Squint really hard, and perhaps you can see a pattern.
By the way, as many articles mentioned Wallace’s middle initial as part of a trivia quiz (What does the “C” stand for? Corley) as mentioned his party affiliation (which would be “D,” for something or other).
=====
Addendum:
Were you as disgusted as I was, to see Barack Obama, the anti-Martin Luther King, putting himself in Dr. King’s place?
Saturday was the 50th anniversary of “Bloody Sunday,” when state troopers under the ultimate command of Governor George C. Wallace (D-Alabama) attacked peaceful protesters in Selma, Alabama, who were backing African-Americans’ right to vote. (How bad was it? In Lowndes County, Alabama, which was 81 percent African-American, not a single African-American was registered to vote.)
The commemoration in Selma was hijacked by President Obama, whose ideology is precisely the opposite of that shared by most of the original marchers.

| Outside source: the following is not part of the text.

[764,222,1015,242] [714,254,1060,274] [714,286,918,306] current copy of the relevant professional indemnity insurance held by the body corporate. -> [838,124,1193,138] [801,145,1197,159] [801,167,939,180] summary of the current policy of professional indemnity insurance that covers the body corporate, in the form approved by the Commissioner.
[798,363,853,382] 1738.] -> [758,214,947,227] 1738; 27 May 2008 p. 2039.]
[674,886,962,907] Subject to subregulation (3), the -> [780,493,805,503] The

The President opposes even the simple measure of voter ID, a safeguard used in Canada, in Mexico, in the late Nelson Mandela’s South Africa, and in other countries around the world to ensure that legitimate votes aren’t cancelled out by phony ones. He claimed this past weekend that a requirement of voter ID is racist and anti-senior citizen because ”getting a voter ID might cost 75, 100, 150 bucks.” Seriously. That’s what he said.

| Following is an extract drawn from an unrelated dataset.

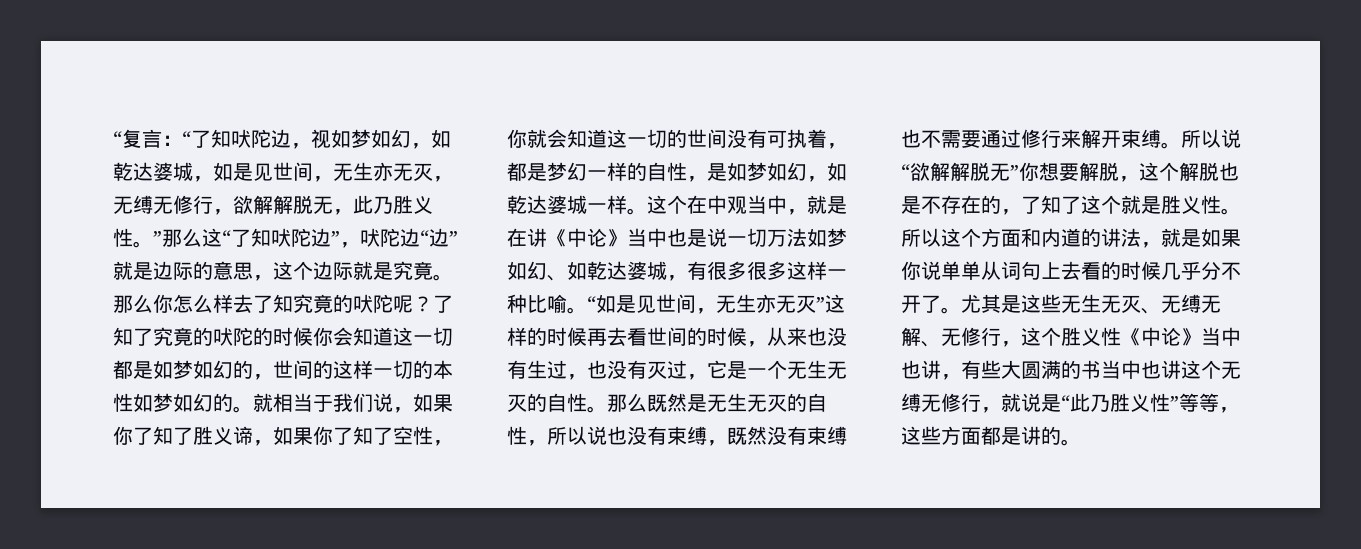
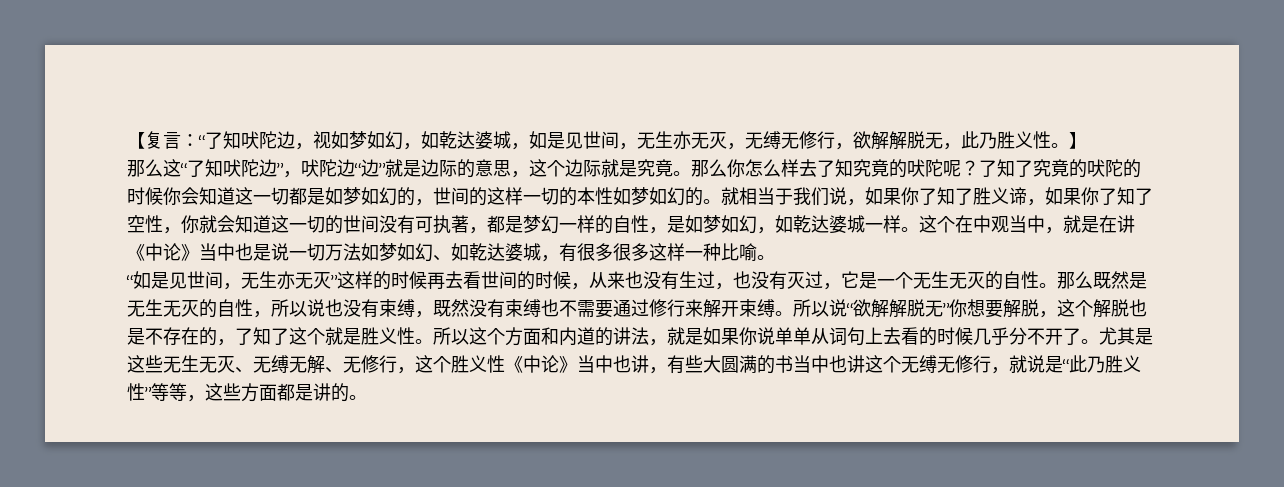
[113,131,122,146] “ -> [127,132,145,149] 【
[153,231,162,245] ” -> [1069,132,1087,149] 】 //
[807,129,827,148] 着 -> [451,215,469,233] 著
(587, 310) none -> (775, 257) //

He also supports an exemption from the pre-clearance provisions of the Voting Rights Act for those jurisdictions that were deemed half a century ago not to discriminate against African-Americans. Again, I’m not kidding. President Obama supports an exemption from what liberals call “the heart of the Voting Rights Act” based on what states and localities were doing in the early 1960s. (Imagine, say, passing a law allowing the feds to override local jurisdictions on gay-rights laws in order to protect gay people, but applying the law only to localities such as New York City and San Francisco where discrimination against gays was worst as of 1965.)

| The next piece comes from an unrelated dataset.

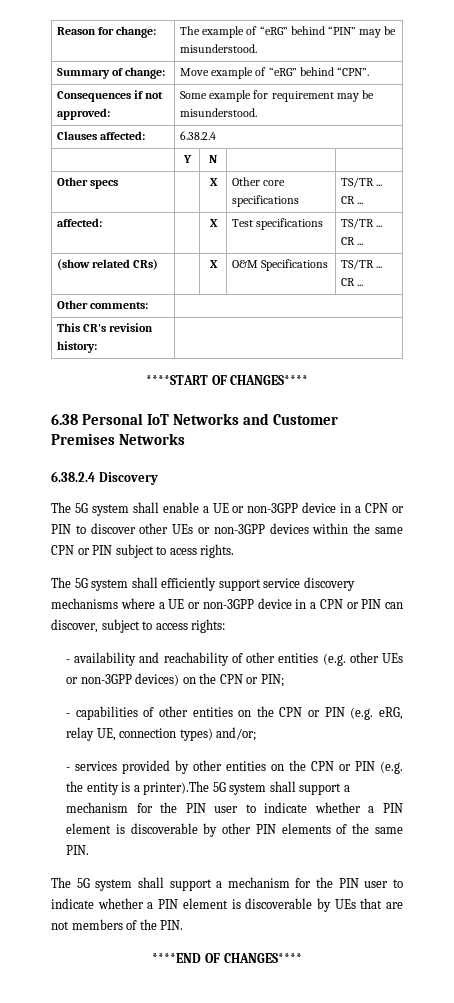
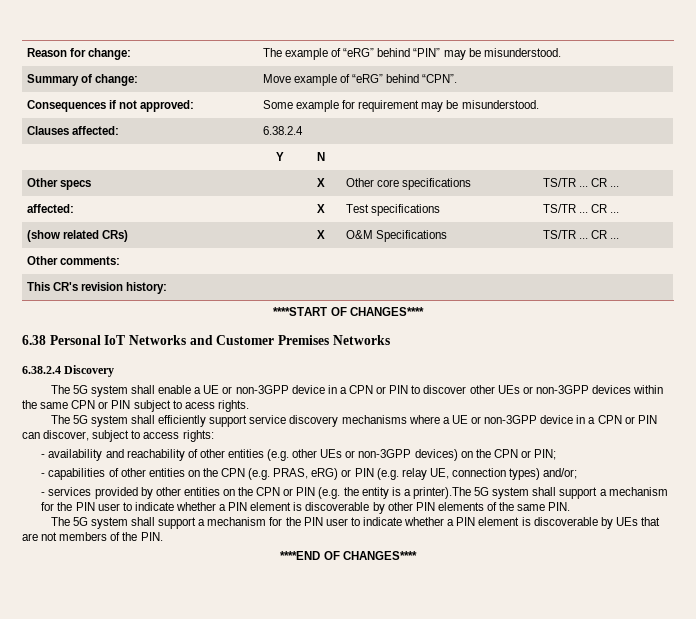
[308,707,404,720] or PIN (e.g. eRG, -> [248,468,399,480] (e.g. PRAS, eRG) or PIN (e.g.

Meanwhile, Mr. Obama has done nothing to stop left-wingers across the country from eliminating the right to a secret ballot via the subterfuge of mail-in voting. Already, Oregon, Washington state, and Colorado have eliminated the secret ballot entirely, California is close to a complete elimination, and, in other states, that basic right has been eliminated effectively.
Martin Luther King led a peaceful revolution against Jim Crow, which Democrats created to protect their power over those whose ancestors were slaves. He declared that his goal was a society in which (so-called) race would no longer be a factor in our lives. Barack Obama, who claimed he was mentored by hate leader Frank Marshall Davis and who claimed he was brought to Christianity by hate leader Jeremiah Wright, and who made hate leader Al Sharpton his point-person on “race” matters, does not belong in King’s place. Which is why the folks at the New York Times have to work so very hard to put him there.